Conscientes del problema, los Gobiernos socialistas a partir de 1982 se esforzaron por profesionalizar y despolitizar a las fuerzas armadas, dotándolas de mejores medios y reformando la enseñanza militar. Un proceso que, aunque criticado por excesivamente contemporizador y timorato, acabó dando frutos. Se incorporó plenamente a la mujer y, después, de la mano del Partido Popular, llegarían la supresión del servicio militar, de la prestación sustitutoria —y, de paso, la insumisión—, así como una creciente presencia del Ejército en misiones internacionales, mayoritariamente de interposición y mediación. Con la notable excepción de Irak, a donde se fue por la decisión política de un Gobierno que ignoró la contestación masiva de buena parte de la ciudadanía. Sin embargo, la reconversión tuvo también sus agujeros negros y no fue el menor de ellos la resistencia a la plena rehabilitación de los miembros de la Unión Militar Democrática, que tuvo que esperar lustros, para vergüenza no sólo de los que se oponían a ella dentro del Ejército sino de los que no tuvieron el coraje de imponerla desde el primer momento de su llegada al poder.
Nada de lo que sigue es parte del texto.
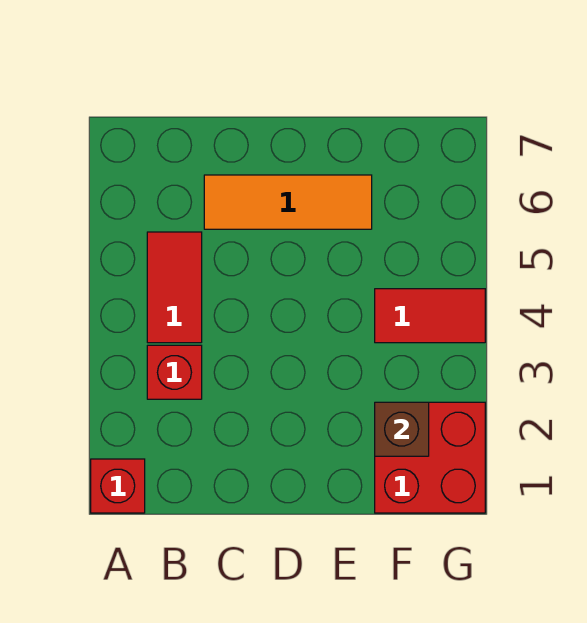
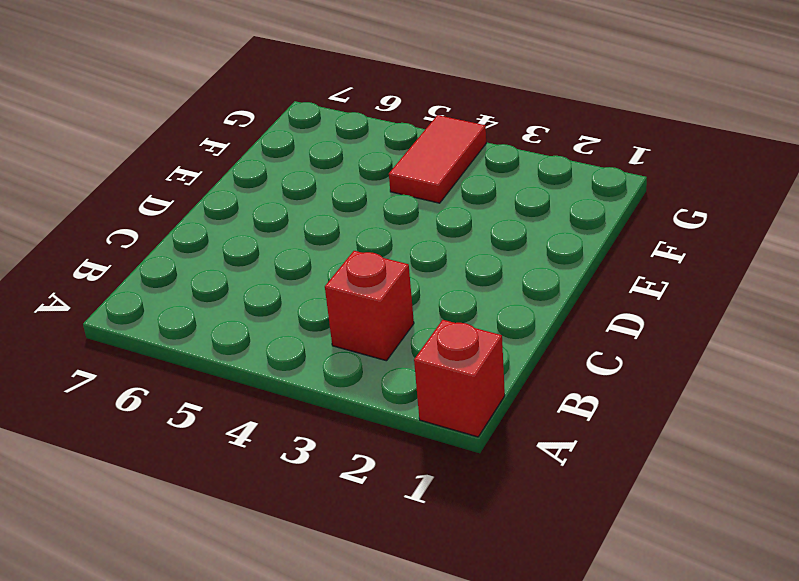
none -> red tile B4:B5 level 1
none -> orange tile C6:E6 level 1

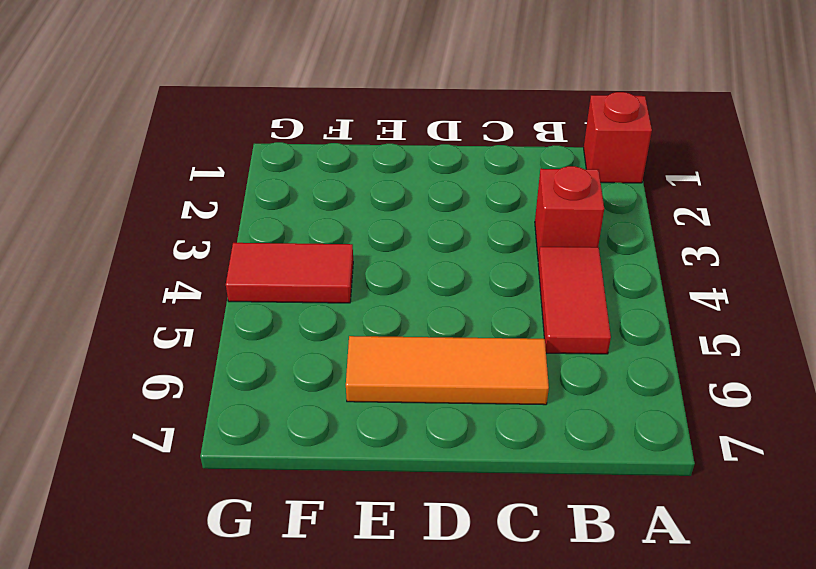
none -> red brick F1:G2 level 1
none -> brown brick F2 level 2

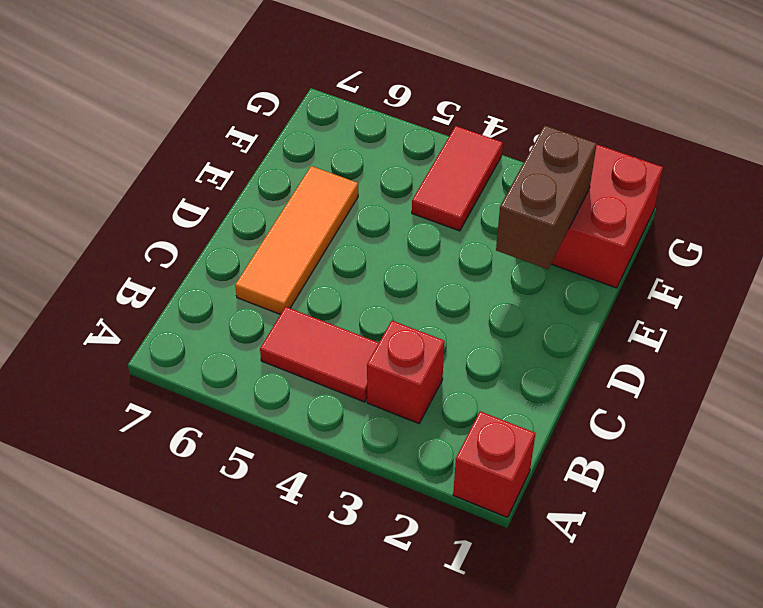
brown brick E2:F2 level 2 -> brown brick F2 level 2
Lo sucedido tras las reformas ya no es achacable a la —por algunos denostada— Transición, sino a la gestión política de las Fuerzas Armadas por los Gobiernos de turno. Algunos de los casos causan indignación sólo de recordarlos, como el tristemente célebre del Yak 42, con un ministro incapaz de asumir sus responsabilidades, descargándolas en subordinados. Otros, responden a omisiones flagrantes, como no incluir en su día en el Código de Justicia Militar el delito de acoso sexual y tener que hacerlo cuando ya existen víctimas, conocidas y desconocidas. Y otros casos más, como el de la comandante Cantera, responden a la incapacidad política para enfrentarse a las redes de falso compañerismo, amiguismo y represalia que al parecer se dan entre determinados mandos. Y muestran la nula voluntad de atajar abusos y enmendar errores, como se ha visto estos días en el Congreso de los Diputados, sin que valga escudarse tras sentencias judiciales.
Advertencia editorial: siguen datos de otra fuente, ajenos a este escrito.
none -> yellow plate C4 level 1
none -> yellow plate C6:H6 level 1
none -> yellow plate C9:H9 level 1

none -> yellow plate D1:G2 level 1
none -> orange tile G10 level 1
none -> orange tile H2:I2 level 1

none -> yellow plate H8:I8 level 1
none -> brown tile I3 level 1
Las Fuerzas Armadas, como cualquier otra parte de la Administración del Estado, se merecen una gestión política impecablemente respetuosa con los derechos de la ciudadanía, a la que no le tiemble la mano en la defensa de aquellos, incluyendo los de su propio personal. Me consta la preocupación de sus muchos miembros por su imagen ante la sociedad a la que sirven y a la que dedican sus vidas. Me consta fehacientemente su disposición y colaboración desinteresada con otras instituciones, como la Universidad. Por desgracia, la absurda confluencia de incapacidad política, falta de voluntad y rémoras de rancio corporativismo, como se ha visto en el caso de la comandante Cantera, viene a empañar mucho de lo ganado en los últimos años. También por desgracia, la ciudadanía ha descubierto que queda mucho por hacer y asistido a un nuevo ejemplo de mala gestión política. En cambio, y por encima de todo, muchos ciudadanos hemos descubierto a una profesional, no de valor supuesto, sino probado.

Joan Maria Thomàs es profesor de Historia Contemporánea en la Universidad Rovira i Virgili.